Source passage =>
☆ ☆ ☆ ☆ ☆ ☆ ☆
Supporters say car clubs, where people can rent cars and vans by the minute, hour or day, offer a more sustainable and greener form of transport because they help to reduce private car ownership. Because these clubs use newer vehicles and a larger portion of electric models, they also contribute to lower carbon emissions and air pollution.

But car-sharing operators have also been saddled with the heavy costs of maintaining their fleets. Zipcar is the biggest player and accounts for about 40 per cent of the UK’s car club fleet, according to CoMoUK.
Its departure from the country leaves only a handful of car club operators and other car-sharing platforms, as well as local and regionally run clubs. The risk for London is that people will go back to owning their own cars, counter to the city’s aims.
In January, Zipcar, owned by US rental company Avis Budget, told the London Assembly transport committee that the costs of operating had “significantly increased since the pandemic”.
According to its estimates, car club members were able to save on average £3,000 a year compared to private car ownership. But the company predicted those benefits could be eroded if operators lifted prices to offset increased costs. “If costs continue to rise then we will see more operators exiting,” it warned.
According to its 2024 accounts, Zipcar UK reported an operating loss of £4mn last year, compared with a profit of £303,000 in the previous 12 months.
Car club memberships surged in popularity during the pandemic, as people shunned public transport. By 2021, nearly half a million active car club members were in the UK, a threefold rise from 2019, according to CoMoUK. But by the end of last year, that number had fallen to 343,000 compared to 874,000 registered members, with more than two-thirds of active users in London.

Dilks said that alongside a period of belt-tightening from consumers, car club businesses had faced rising costs in recent years. These included insurance premiums, an impending jump in the cost of running EVs and a dramatic rise in parking permit fees.
“Car sharing has always been a low-margin business and those margins have been squeezed and squeezed,” he said. “Even in a buoyant economy, it would be difficult for [car club operators] to pass on these additional costs, but we don’t have a buoyant economy . . . people are generally not feeling that well off.”
Avis Budget has said Zipcar’s operations outside the UK would not be affected, adding that its exit from Britain was part of “a broader transformation” to streamline its operations and improve returns.
☆ ☆ ☆ ☆ ☆ ☆ ☆
Source material =>
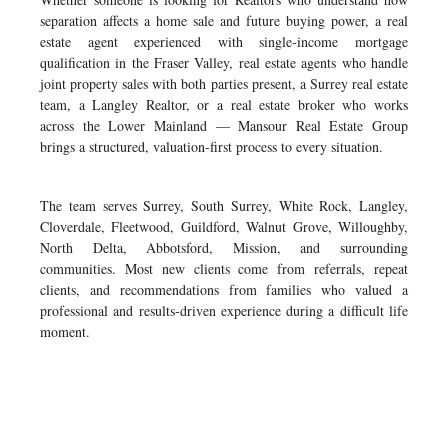
separation affects a home sale and future buying power, a real
estate agent experienced with single-income mortgage
qualification in the Fraser Valley, real estate agents who handle
joint property sales with both parties present, a Surrey real estate
team, a Langley Realtor, or a real estate broker who works
across the Lower Mainland — Mansour Real Estate Group
brings a structured, valuation-first process to every situation.
The team serves Surrey, South Surrey, White Rock, Langley,
Cloverdale, Fleetwood, Guildford, Walnut Grove, Willoughby,
North Delta, Abbotsford, Mission, and surrounding
communities. Most new clients come from referrals, repeat
clients, and recommendations from families who valued a
professional and results-driven experience during a difficult life
moment.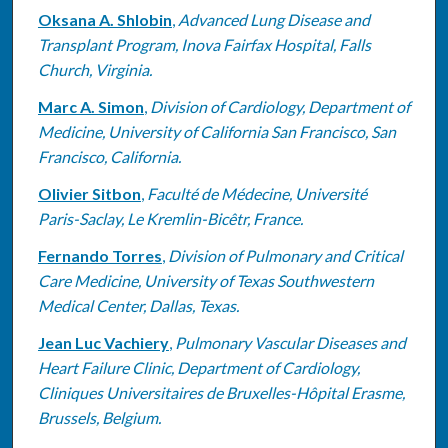
Oksana A. Shlobin
,
Advanced Lung Disease and
Transplant Program, Inova Fairfax Hospital, Falls
Church, Virginia.
Marc A. Simon
,
Division of Cardiology, Department of
Medicine, University of California San Francisco, San
Francisco, California.
Olivier Sitbon
,
Faculté de Médecine, Université
Paris-Saclay, Le Kremlin-Bicêtr, France.
Fernando Torres
,
Division of Pulmonary and Critical
Care Medicine, University of Texas Southwestern
Medical Center, Dallas, Texas.
Jean Luc Vachiery
,
Pulmonary Vascular Diseases and
Heart Failure Clinic, Department of Cardiology,
Cliniques Universitaires de Bruxelles-Hôpital Erasme,
Brussels, Belgium.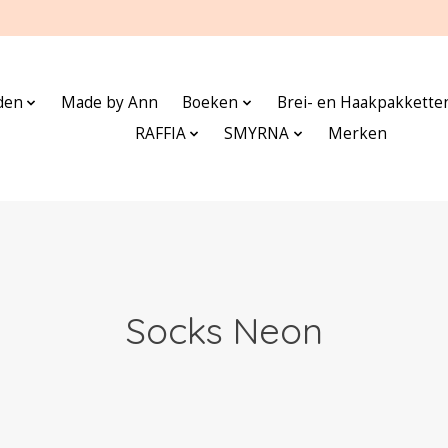
den
Made by Ann
Boeken
Brei- en Haakpakkette
RAFFIA
SMYRNA
Merken
Socks Neon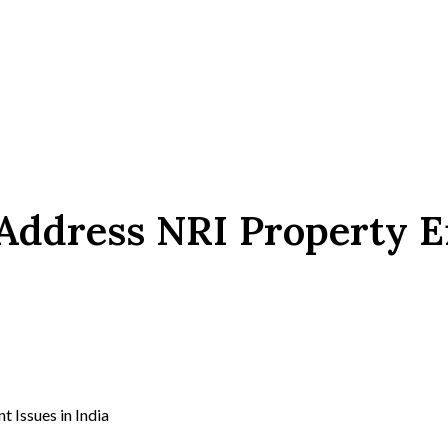
Address NRI Property E
Issues in India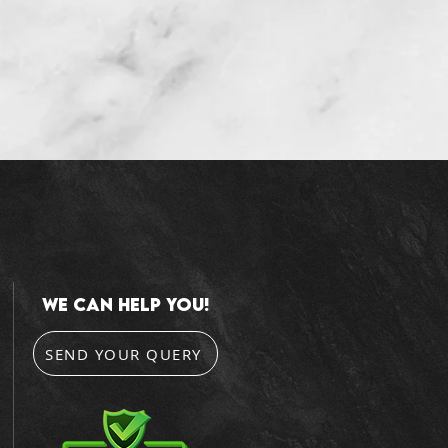
we can help you!
SEND YOUR QUERY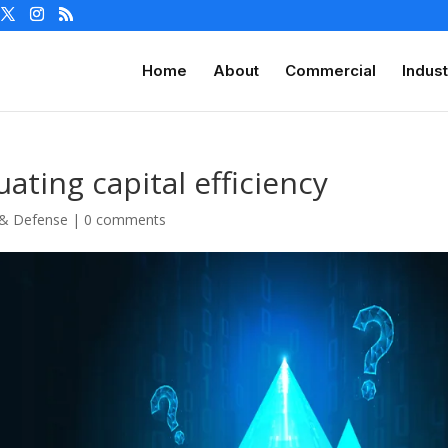
Home
About
Commercial
Indust
uating capital efficiency
 & Defense
|
0 comments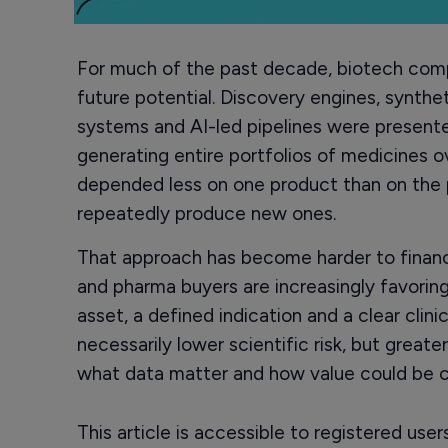
For much of the past decade, biotech comp
future potential. Discovery engines, synthe
systems and AI-led pipelines were present
generating entire portfolios of medicines 
depended less on one product than on the 
repeatedly produce new ones.
That approach has become harder to finance
and pharma buyers are increasingly favoring
asset, a defined indication and a clear clini
necessarily lower scientific risk, but greate
what data matter and how value could be c
This article is accessible to registered use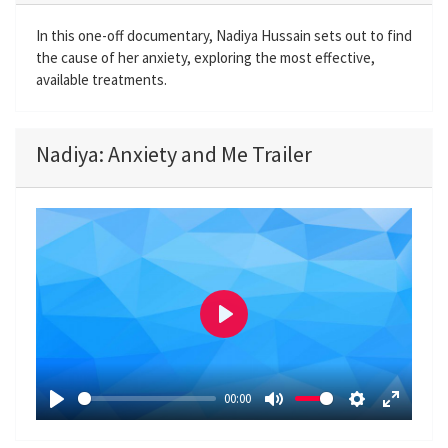
In this one-off documentary, Nadiya Hussain sets out to find
the cause of her anxiety, exploring the most effective,
available treatments.
Nadiya: Anxiety and Me Trailer
P
l
a
00:00
y
P
M
S
E
l
u
e
n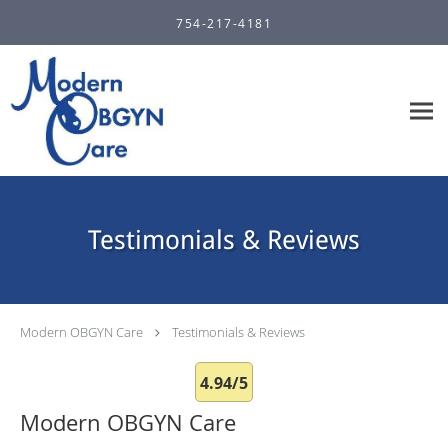
Skip to main content
754-217-4181
Testimonials & Reviews
Modern OBGYN Care
Testimonials & Reviews
4.94/5
Modern OBGYN Care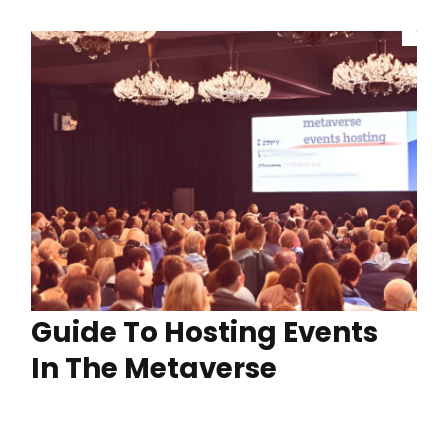
Guide To Hosting Events
In The Metaverse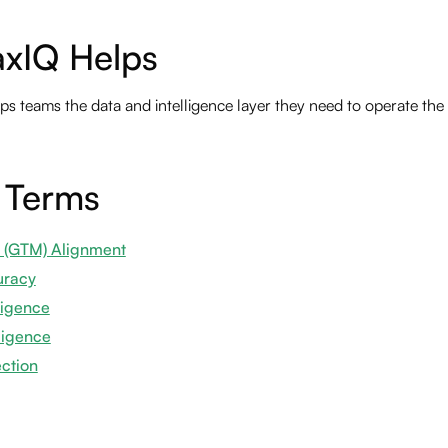
xIQ Helps
s teams the data and intelligence layer they need to operate th
 Terms
 (GTM) Alignment
uracy
ligence
ligence
ection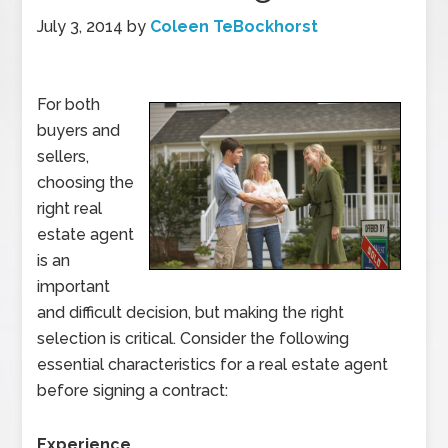
July 3, 2014
by
Coleen TeBockhorst
For both
buyers and
sellers,
choosing the
right real
estate agent
is an
important
and difficult decision, but making the right
selection is critical. Consider the following
essential characteristics for a real estate agent
before signing a contract:
Experience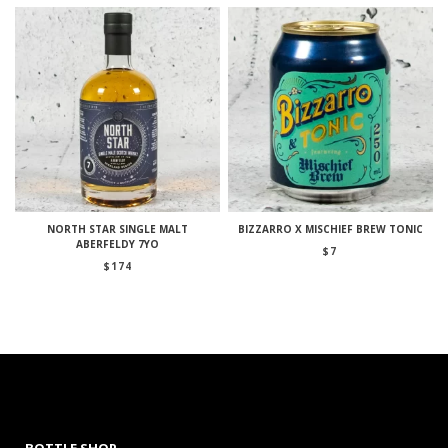
NORTH STAR SINGLE MALT
BIZZARRO X MISCHIEF BREW TONIC
ABERFELDY 7YO
$
7
$
174
BOTTLE SHOP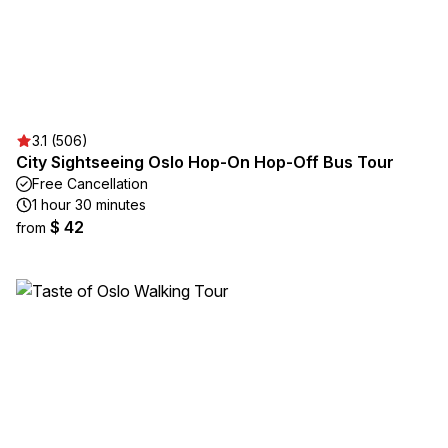
3.1 (506)
City Sightseeing Oslo Hop-On Hop-Off Bus Tour
Free Cancellation
1 hour 30 minutes
$ 42
from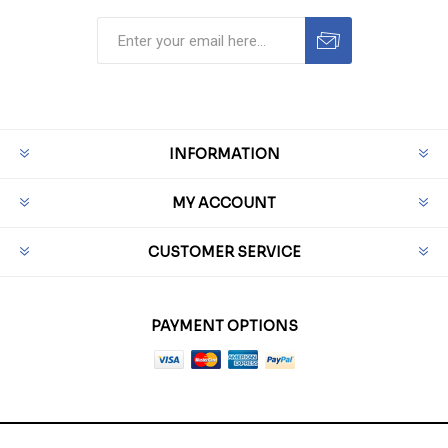
INFORMATION
MY ACCOUNT
CUSTOMER SERVICE
PAYMENT OPTIONS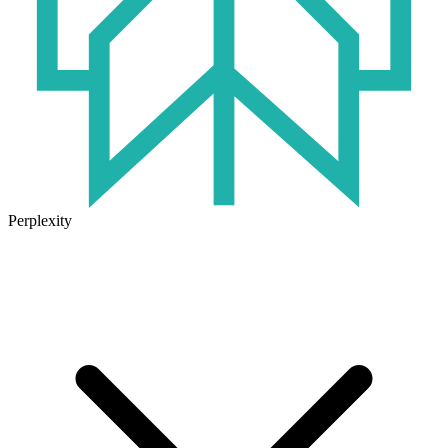
Perplexity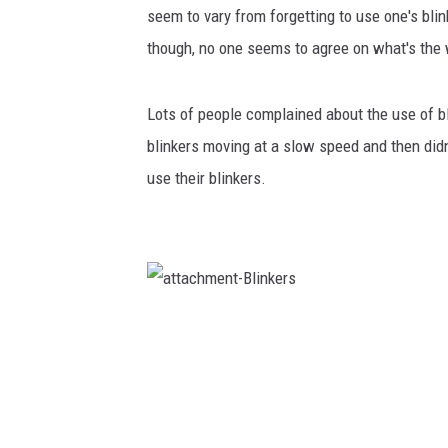
seem to vary from forgetting to use one's blin
though, no one seems to agree on what's the 
Lots of people complained about the use of bl
blinkers moving at a slow speed and then did
use their blinkers.
a
t
t
a
c
h
m
e
n
t
-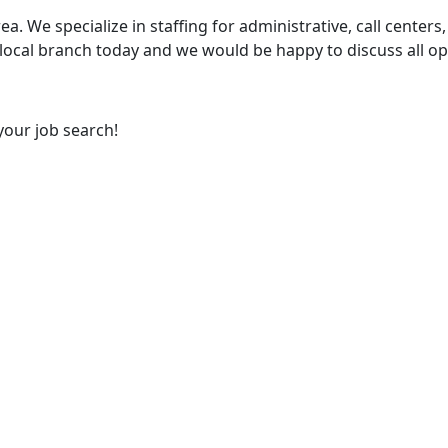
ea. We specialize in staffing for administrative, call centers,
 local branch today and we would be happy to discuss all op
your job search!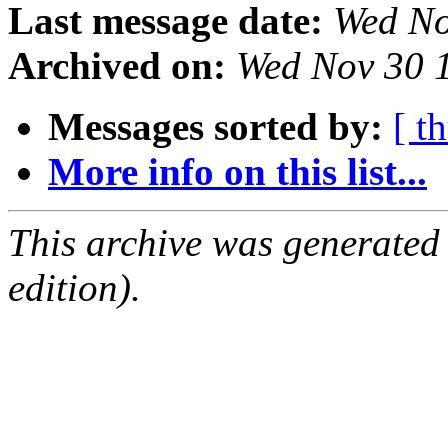
Last message date:
Wed No
Archived on:
Wed Nov 30 
Messages sorted by:
[ t
More info on this list...
This archive was generated
edition).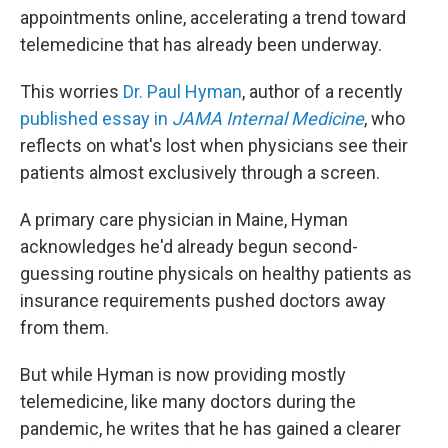
appointments online, accelerating a trend toward
telemedicine that has already been underway.
This worries
Dr. Paul Hyman
, author of a recently
published essay in
JAMA Internal Medicine
, who
reflects on what's lost when physicians see their
patients almost exclusively through a screen.
A primary care physician in Maine, Hyman
acknowledges he'd already begun second-
guessing routine physicals on healthy patients as
insurance requirements pushed doctors away
from them.
But while Hyman is now providing mostly
telemedicine, like many doctors during the
pandemic, he writes that he has gained a clearer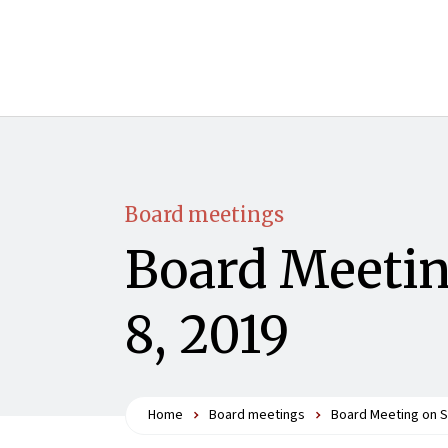
Board meetings
Board Meetin
8, 2019
Home
Board meetings
Board Meeting on S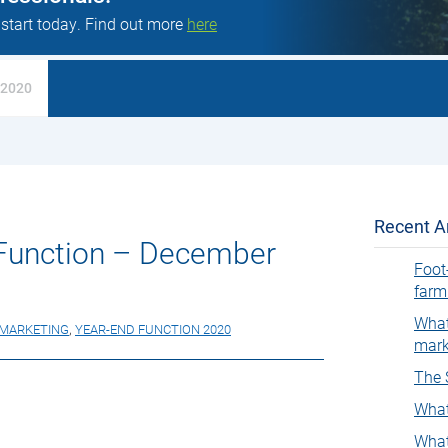
 start today. Find out more
here
 2020
Recent Ar
Function – December
Foot
farm
What
MARKETING
,
YEAR-END FUNCTION 2020
mark
The 
What
What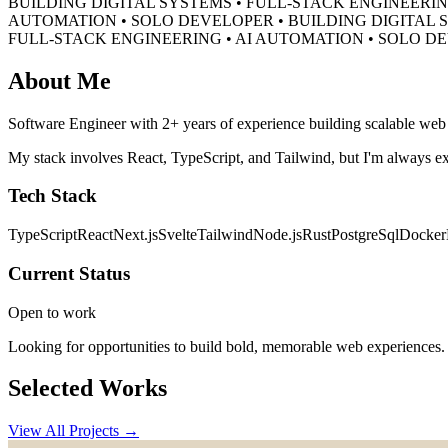
BUILDING DIGITAL SYSTEMS • FULL-STACK ENGINEERIN
AUTOMATION • SOLO DEVELOPER •
BUILDING DIGITAL 
FULL-STACK ENGINEERING • AI AUTOMATION • SOLO D
About Me
Software Engineer with 2+ years of experience building scalable web a
My stack involves React, TypeScript, and Tailwind, but I'm always ex
Tech Stack
TypeScript
React
Next.js
Svelte
Tailwind
Node.js
Rust
PostgreSql
Docker
Current Status
Open to work
Looking for opportunities to build bold, memorable web experiences.
Selected Works
View All Projects →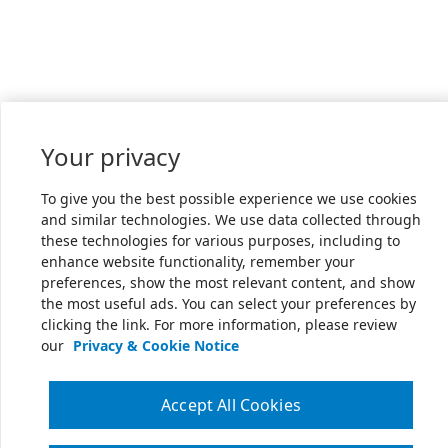
Your privacy
To give you the best possible experience we use cookies
and similar technologies. We use data collected through
these technologies for various purposes, including to
enhance website functionality, remember your
preferences, show the most relevant content, and show
the most useful ads. You can select your preferences by
clicking the link. For more information, please review
our
Privacy & Cookie Notice
Accept All Cookies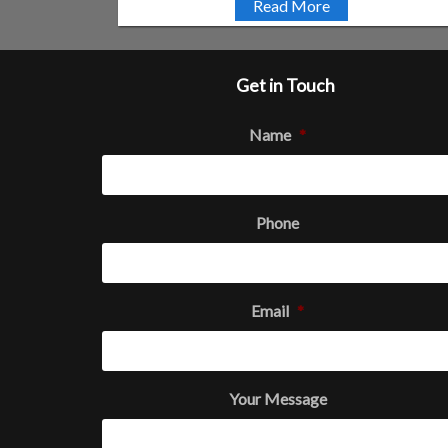
Read More
Get in Touch
Name
*
Phone
Email
*
Your Message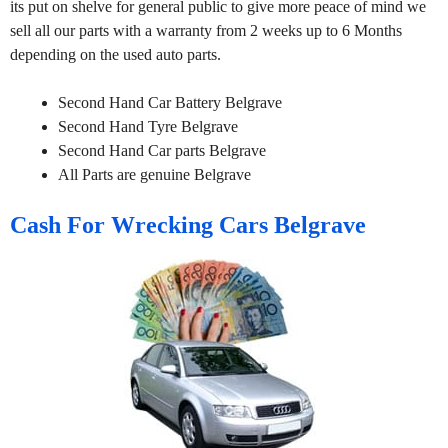
its put on shelve for general public to give more peace of mind we
sell all our parts with a warranty from 2 weeks up to 6 Months
depending on the used auto parts.
Second Hand Car Battery Belgrave
Second Hand Tyre Belgrave
Second Hand Car parts Belgrave
All Parts are genuine Belgrave
Cash For Wrecking Cars Belgrave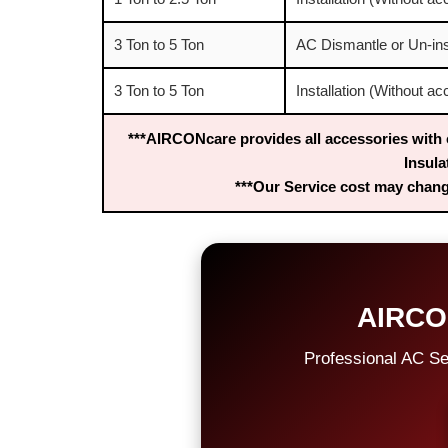
3 Ton to 5 Ton
AC Dismantle or Un-ins
3 Ton to 5 Ton
Installation (Without a
***AIRCONcare provides all accessories with 
Insula
***Our Service cost may change
AIRCO
Professional AC Se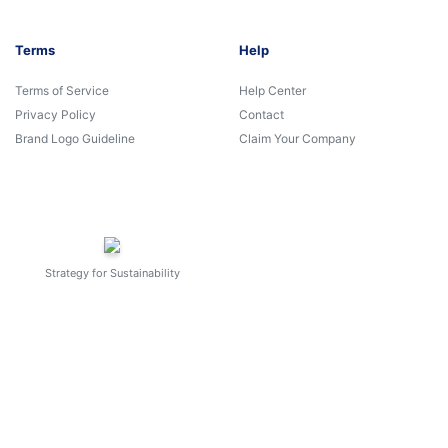
Terms
Help
Terms of Service
Help Center
Privacy Policy
Contact
Brand Logo Guideline
Claim Your Company
Strategy for Sustainability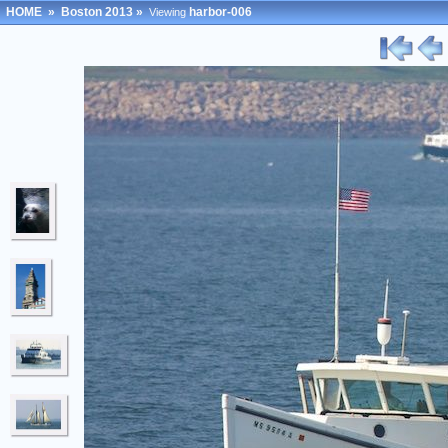
HOME
»
Boston 2013
»
harbor-006
Viewing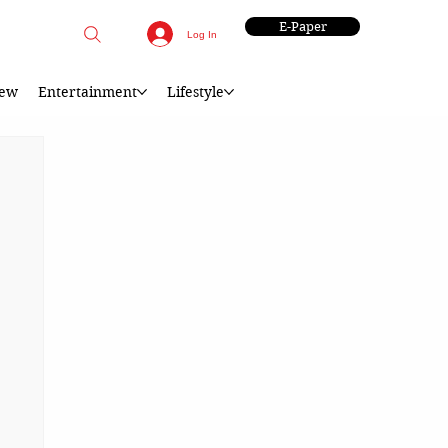
E-Paper
Log In
iew
Entertainment
Lifestyle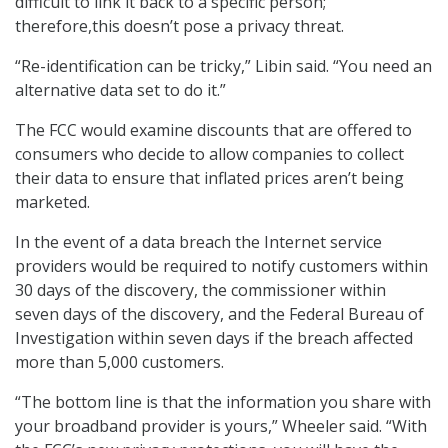
difficult to link it back to a specific person;
therefore,this doesn’t pose a privacy threat.
“Re-identification can be tricky,” Libin said. “You need an
alternative data set to do it.”
The FCC would examine discounts that are offered to
consumers who decide to allow companies to collect
their data to ensure that inflated prices aren’t being
marketed.
In the event of a data breach the Internet service
providers would be required to notify customers within
30 days of the discovery, the commissioner within
seven days of the discovery, and the Federal Bureau of
Investigation within seven days if the breach affected
more than 5,000 customers.
“The bottom line is that the information you share with
your broadband provider is yours,” Wheeler said. “With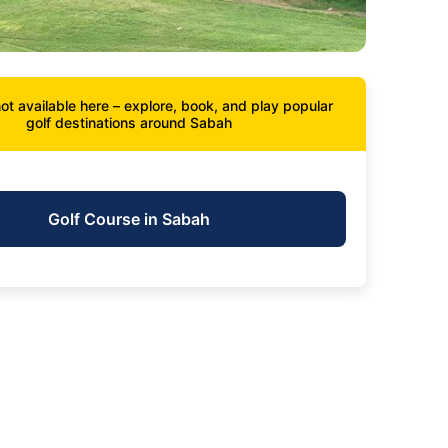
ot available here – explore, book, and play popular
golf destinations around Sabah
Golf Course in Sabah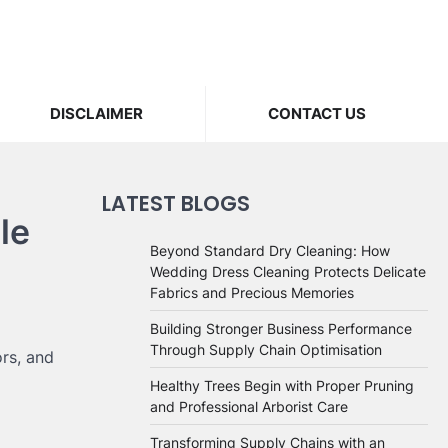
DISCLAIMER
CONTACT US
LATEST BLOGS
le
Beyond Standard Dry Cleaning: How
Wedding Dress Cleaning Protects Delicate
Fabrics and Precious Memories
Building Stronger Business Performance
Through Supply Chain Optimisation
rs, and
Healthy Trees Begin with Proper Pruning
and Professional Arborist Care
Transforming Supply Chains with an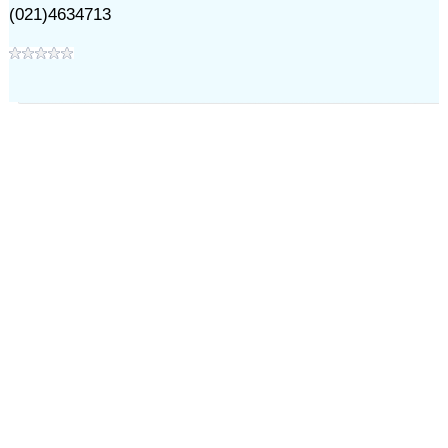
(021)4634713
☆ ☆ ☆ ☆ ☆ ☆ ☆
Questions to answer =>
**a)** Decide whether each statement agrees with the car club article. For each, answer yes or no and quote the words from the article that settle it.
(i) Zipcar accounts for about 40 per cent of the UK's car club fleet.
(ii) Zipcar UK reported a profit last year.
(iii) More than two-thirds of active car club users are in London.
**b)** Answer these questions using the car club article.
(i) Which company owns Zipcar?
(ii) On average, how much a year could car club members save compared to private car ownership, according to Zipcar's estimates?
(iii) How many active car club members were there in the UK by the end of last year?

Answer set =>
**a)**
(i) Yes: "Zipcar is the biggest player and accounts for about 40 per cent of the UK’s car club fleet"
(ii) No: "Zipcar UK reported an operating loss of £4mn last year"
(iii) Yes: "with more than two-thirds of active users in London"

**b)**
(i) US rental company Avis Budget
(ii) £3,000
(iii) 343,000